Oleh karena itu, buku ini teramat penting bagi para dokter, calon dokter, dan (bahkan) kaum awam sekalipun. Mengapa kaum awam penting membacanya? Karena dokter, sebenarnya sangat membutuhkan informasi yang banyak, yang dia dapatkan dari pasien dan keluarganya. Tanpa bantuan kaum awam (baca: pasien dan keluarganya) dokter dapat saja melewatkan petunjuk penting. Penulis buku ini sendiri mengakui hal itu, bahwa betapa pentingnya seorang pasien memberikan informasinya kepada sang dokter perihal kronologi penyakitnya. Dan dia mendapatkan pelajaran tersebut, bukan saat berperan sebagai dokter, tapi justru ketika dia tengah sakit, alias menjadi pasien.

Mari kita lihat kasus Anne kembali, bahwa setelah serangkaian tes dan prosedur, sebetulnya perkataan Anne-lah yang memberi petunjuk bagi dokter Falchuk sehingga dapat memberi diagnosis yang tepat. Dan dari kasus tersebut dapat kita katakan bahwa bahasa merupakan dasar dari praktek medis.

Hal lain yang tak kalah pentingnya dari buku ini adalah mencoba menguraikan tentang bagaimana kita mempelajari pikiran seorang dokter dari apa yang dia katakan dan cara dia mengatakannya. Jerome menjelaskan bahwa bukan hanya penjelasan klinis yang dapat disimpulkan pasien dari dokternya, tapi pasien pun dapat menilai temperatur emosionalnya. Umumnya, dokterlah yang menilai kondisi emosional kita, tapi jarang ada yang menyadari seberapa besar pengaruh perasaan dan temperamen atas penilaian medis sang dokter (hlm.16).

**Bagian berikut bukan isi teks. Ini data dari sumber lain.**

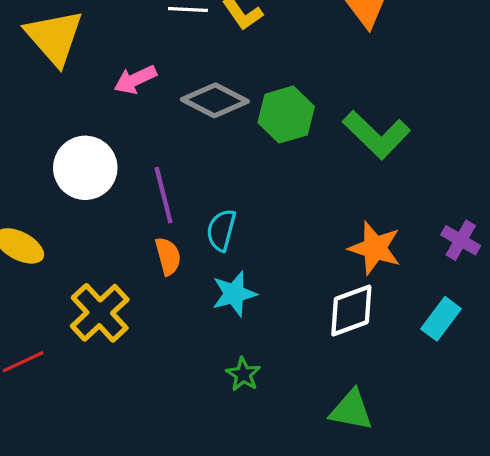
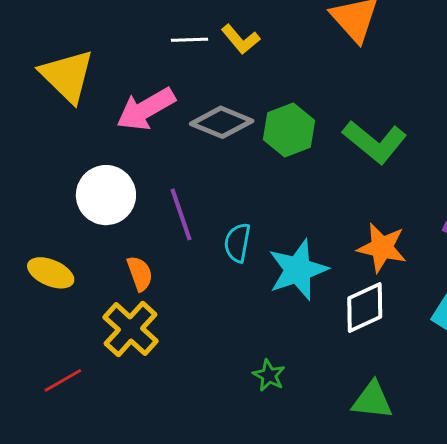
pink arrow: (135, 80) -> (146, 109), size x1.5
orange semicircle: (168, 256) -> (140, 273), moved
cyan star: (234, 294) -> (298, 270), moved, size x1.4

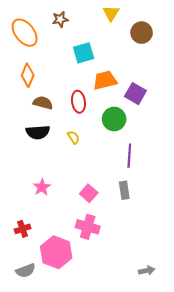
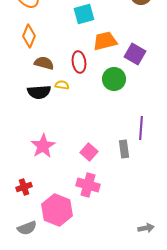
yellow semicircle: (73, 137) -> (62, 85), moved, turned -48
purple line: (129, 156) -> (141, 128), moved
pink star: (42, 187) -> (43, 146), size x1.4

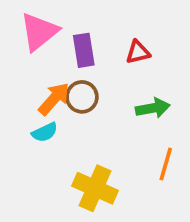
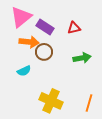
purple rectangle: (84, 50) -> (45, 27), turned -48
orange arrow: (54, 99) -> (29, 42), moved, turned 54
orange line: (166, 164) -> (89, 103), moved

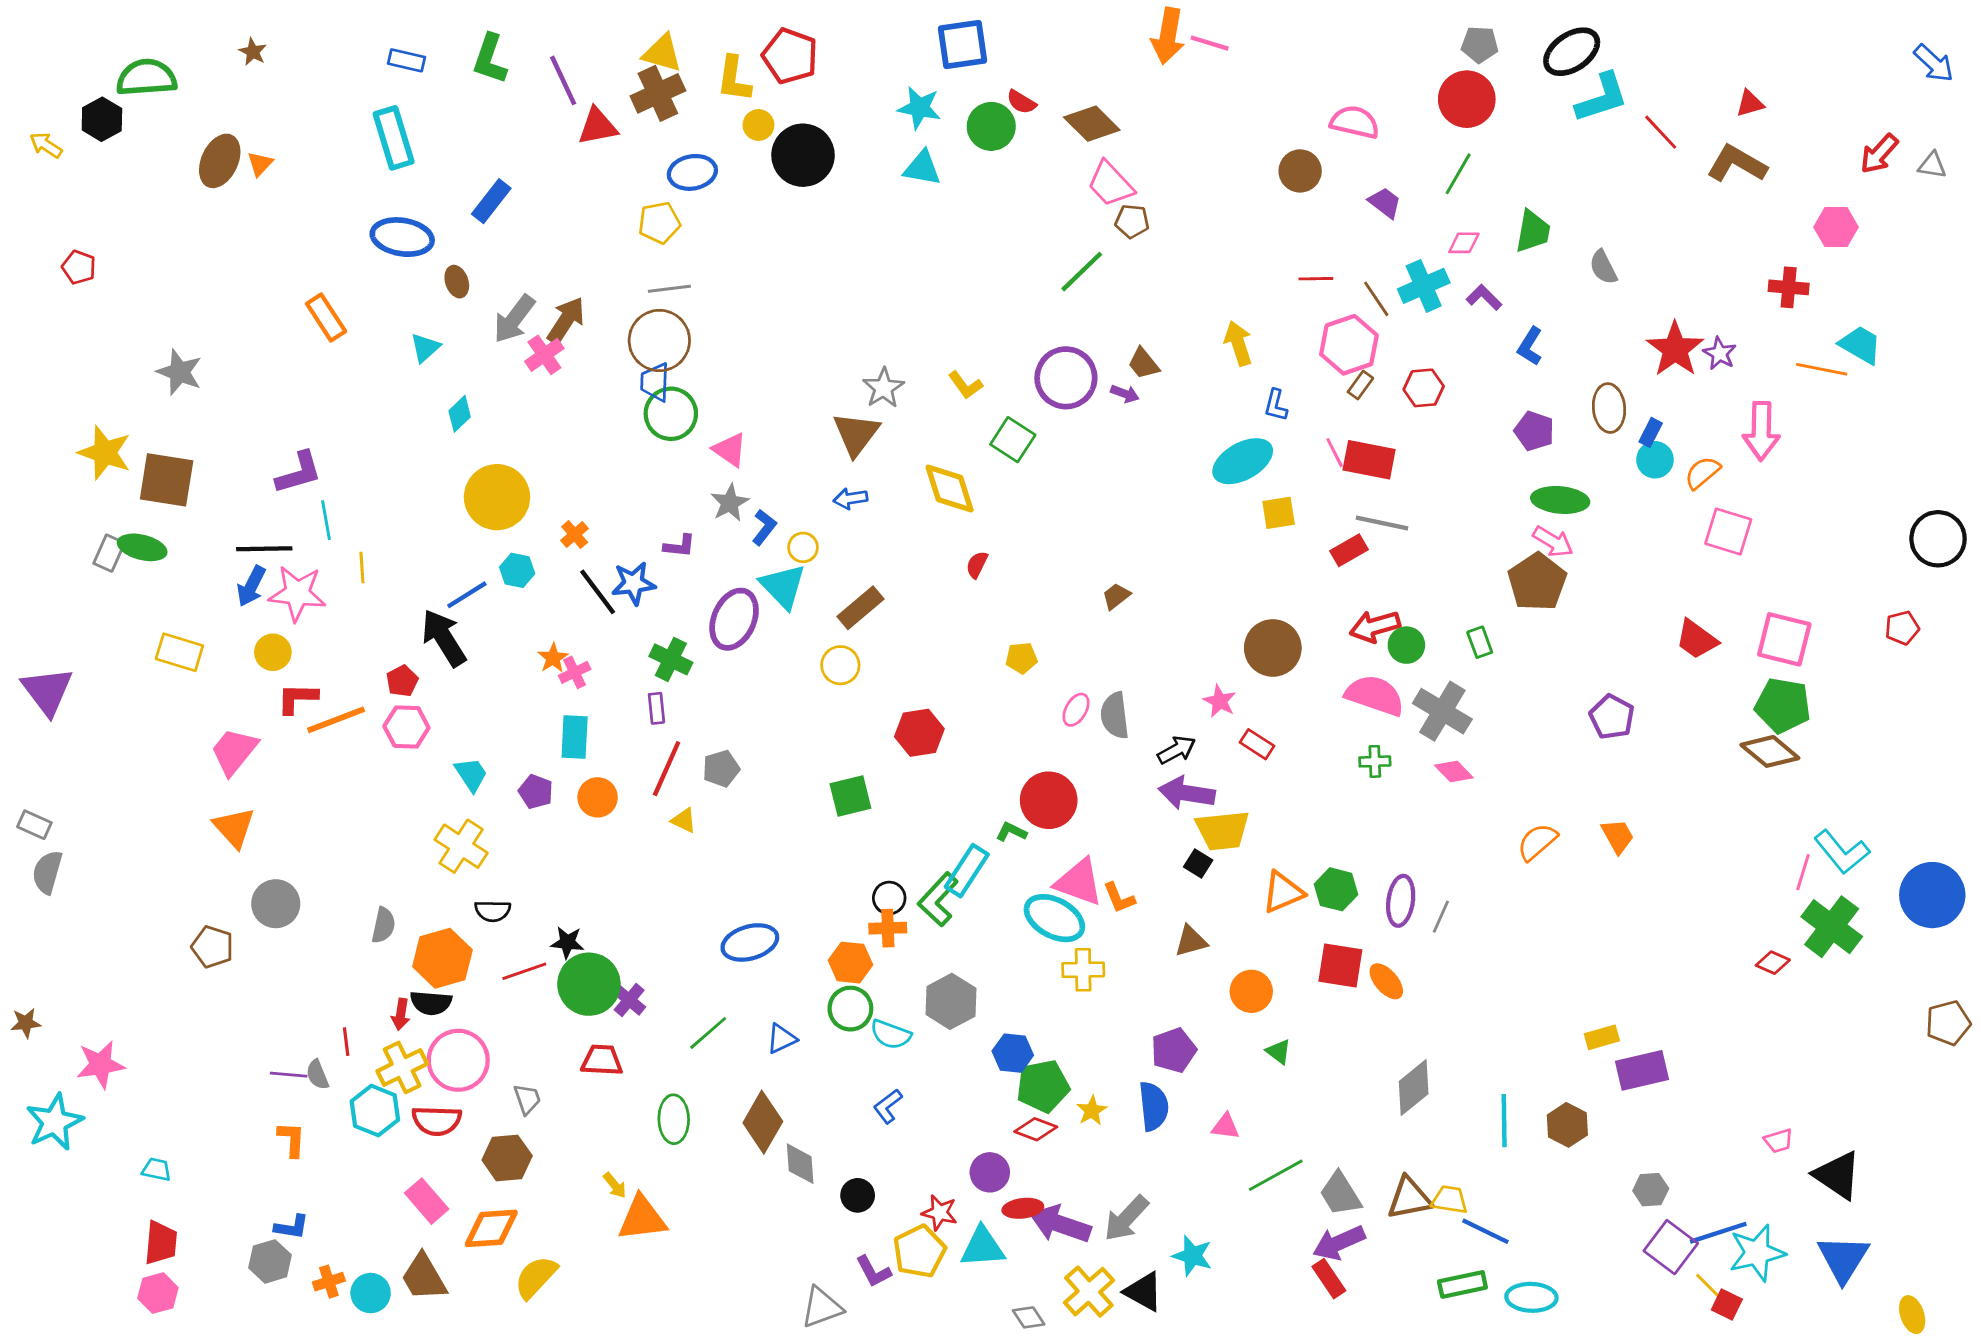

Melalui buku ini, kita ternyata dapat tahu banyak tentang mengapa seorang dokter menyatakan diagnosis tertentu dan menyarankan suatu perawatan, bahkan dalam momen singkat sekalipun. Dus, buku ini hendak mengatakan bahwa betapa pentingnya memperhatikan kata-kata dan perasaan seorang dokter. Karena jika tidak, itu akan memengaruhi cara perawatan sang dokter sendiri. Akibatnya sang pasienlah yang menjadi korban.

Penyajian buku ini sangat menarik. Bahasanya yang ringan dan disertai pemaparan naratif membuat kita tidak akan jemu membacanya. Tapi, justru sebaliknya, kita akan larut dan terhanyut di dalamnya, seperti halnya kita tengah membaca sebuah novel. Dan perlu juga diktehaui, ketebalan buku ini mencapai 384 halaman. Sungguh, buku semacam ini dalam dunia kedokteran jarang kita temukan. Maka tak aneh majalah Time saja berkomentar bahwa buku How Doctors Think, “Harus menjadi bacaan wajib bagi dokter yang peduli pada dokter, dan bagi pasien yang ingin mendapatkan perawatan terbaik.”